読解用本文:
# # # #
運送業の2024年問題を乗り越えろ!事業承継支援事例
~親族承継編~(前編)

三喜産業株式会社(神戸市東灘区)

事業者名:三喜産業株式会社 
代表取締役 井本 雄介 氏
取締役会長 井本 善郎 氏
営業部部長 井本 英伸 氏

開業年月日:1972年6月23日
所在地:神戸市東灘区住吉宮町3丁目15-12

ホームページ: 三喜産業株式会社 (sanki-kobe.com)

事業内容 :
食品配送業務・医薬品配送業務・構内作業(食品ピッキング)・送迎バス業務・人材派遣業務  

井本雄介社長(左)と井本善郎会長(右)

「この世の問題は、この世で解決!」
先代から語り継がれるこの言葉は、プレッシャーに直面するたびに心に浮かぶという井本社長。
三喜産業を訪問し、4 代目の井本善郎会長(右)、5 代目井本雄介社長(左)からお話を伺いました。

案件の概略

三喜産業と産振財団との関わりは 2019 年に遡ります。
# # # #
提供資料:
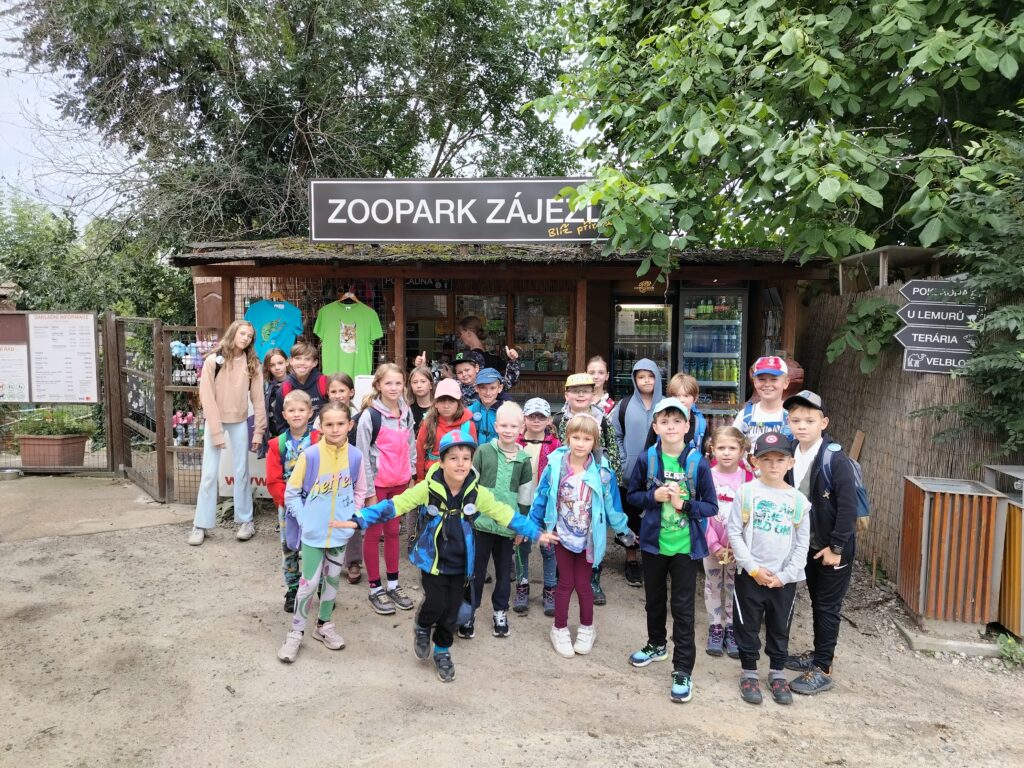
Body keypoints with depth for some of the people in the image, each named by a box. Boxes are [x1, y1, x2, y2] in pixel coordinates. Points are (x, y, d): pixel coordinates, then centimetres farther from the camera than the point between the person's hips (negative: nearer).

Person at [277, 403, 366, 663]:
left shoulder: (355, 456, -7)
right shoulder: (310, 455, -15)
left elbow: (360, 491, 7)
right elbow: (291, 492, -7)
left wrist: (351, 515, -2)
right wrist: (304, 519, -12)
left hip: (340, 532, 3)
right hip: (313, 532, -3)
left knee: (332, 579, 17)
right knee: (309, 583, 1)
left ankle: (324, 625, 35)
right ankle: (296, 633, 18)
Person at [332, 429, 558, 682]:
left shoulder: (477, 492, -10)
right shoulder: (428, 488, -18)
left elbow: (505, 514, -2)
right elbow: (395, 505, -18)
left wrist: (536, 533, -1)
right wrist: (359, 519, -27)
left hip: (460, 563, 3)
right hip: (433, 560, -2)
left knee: (451, 611, 10)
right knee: (435, 604, -9)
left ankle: (442, 651, 37)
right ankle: (421, 628, 28)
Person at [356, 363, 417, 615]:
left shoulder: (406, 412, 3)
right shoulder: (370, 415, -13)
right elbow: (363, 456, -12)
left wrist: (411, 478, 10)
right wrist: (369, 492, -12)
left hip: (399, 482, 5)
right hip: (377, 483, -5)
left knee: (393, 531, 15)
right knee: (374, 533, 7)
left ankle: (393, 584, 25)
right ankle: (375, 589, 18)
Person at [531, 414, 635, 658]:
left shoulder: (601, 471, -14)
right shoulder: (555, 465, -14)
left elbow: (611, 501, -2)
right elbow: (542, 497, -4)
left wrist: (623, 529, 6)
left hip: (588, 537, 0)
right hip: (563, 534, 0)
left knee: (583, 583, 11)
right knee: (565, 582, 11)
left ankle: (586, 629, 33)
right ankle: (560, 629, 29)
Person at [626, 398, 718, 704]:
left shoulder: (698, 463, -11)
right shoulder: (646, 459, -6)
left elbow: (711, 506, -6)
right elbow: (632, 495, 3)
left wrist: (684, 504, -22)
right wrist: (654, 496, -16)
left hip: (686, 546, -3)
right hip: (653, 542, 3)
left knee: (683, 607, 3)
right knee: (654, 599, 21)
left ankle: (683, 670, 14)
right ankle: (656, 644, 45)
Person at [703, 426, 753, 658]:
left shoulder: (748, 478, -7)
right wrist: (715, 545, -13)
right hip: (711, 544, 0)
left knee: (735, 586, 10)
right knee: (713, 585, 11)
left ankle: (732, 629, 23)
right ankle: (715, 628, 24)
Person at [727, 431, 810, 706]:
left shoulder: (798, 500, -2)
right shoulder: (747, 492, -8)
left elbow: (802, 544, 1)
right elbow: (734, 532, -7)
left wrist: (785, 576, -6)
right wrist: (754, 568, -11)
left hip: (784, 578, 2)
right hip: (750, 575, -2)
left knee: (780, 627, 16)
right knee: (748, 626, 10)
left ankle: (777, 673, 33)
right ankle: (749, 673, 26)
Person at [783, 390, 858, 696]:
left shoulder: (835, 459, -21)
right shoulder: (792, 456, -1)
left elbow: (848, 506, -22)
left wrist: (836, 547, -20)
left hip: (834, 547, -6)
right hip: (809, 544, 6)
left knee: (828, 607, 4)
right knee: (816, 602, 19)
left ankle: (823, 670, 14)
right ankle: (818, 653, 35)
# # # #
課題 A:
三喜産業の事業承継事例のうち、「運送業の2024年問題を乗り越えろ!事業承継支援事例」から下って「ホームページ: 三喜産業株式会社 (sanki-kobe.com)」までを、一字一句変えずに返してください。
課題 B:
三喜産業の事業承継事例を3文で要約してください。
課題 C:
三喜産業の事業承継事例を、最後の文の後から書き継いでください。

課題結果 A:
運送業の2024年問題を乗り越えろ!事業承継支援事例
~親族承継編~(前編)

三喜産業株式会社(神戸市東灘区)

事業者名:三喜産業株式会社 
代表取締役 井本 雄介 氏
取締役会長 井本 善郎 氏
営業部部長 井本 英伸 氏

開業年月日:1972年6月23日
所在地:神戸市東灘区住吉宮町3丁目15-12

ホームページ: 三喜産業株式会社 (sanki-kobe.com)

課題結果 B:
三喜産業株式会社は神戸市東灘区に所在し、1972年6月23日に開業した会社で、食品配送業務、医薬品配送業務、構内作業、送迎バス業務、人材派遣業務を行っている。井本社長は、先代から語り継がれる「この世の問題は、この世で解決!」という言葉がプレッシャーに直面するたびに心に浮かぶという。同社への訪問では4代目の井本善郎会長と5代目の井本雄介社長から話を聞いており、同社と産振財団との関わりは2019年に遡る。

課題結果 C:
2019 年 11 月財団職員が企業訪問。当時34 歳の井本取締役(現社長)から社内の課題やあとつぎとしての考えをヒアリングし、親族ならではの課題があることに気づき、産振財団のあとつぎサポートチームと協議しました。

社内の調整は難航を極めましたが、2020 年 9 月に中小企業診断士を派遣。社長と取締役に面談して各々の思いを確認する中で、会社経営の方法の違いはあるが同じ方向を向いていることが確認できました。
2020 年 12 月の派遣2回目では、両者の認識のずれは以前よりも減少。

親子だけでは感情的になり話が進まないことが多いですが、産振財団の支援という第三者が入ることでお互い冷静になり、客観的になれるという効果が表れました。

井本社長が、井本会長から事業を引き継いだのは 2022 年 6 月。産振財団が初めてお会いしてから、2年 7 ヶ月が経過していました。事業承継は、親族間承継であっても時間がかかることが伺えます。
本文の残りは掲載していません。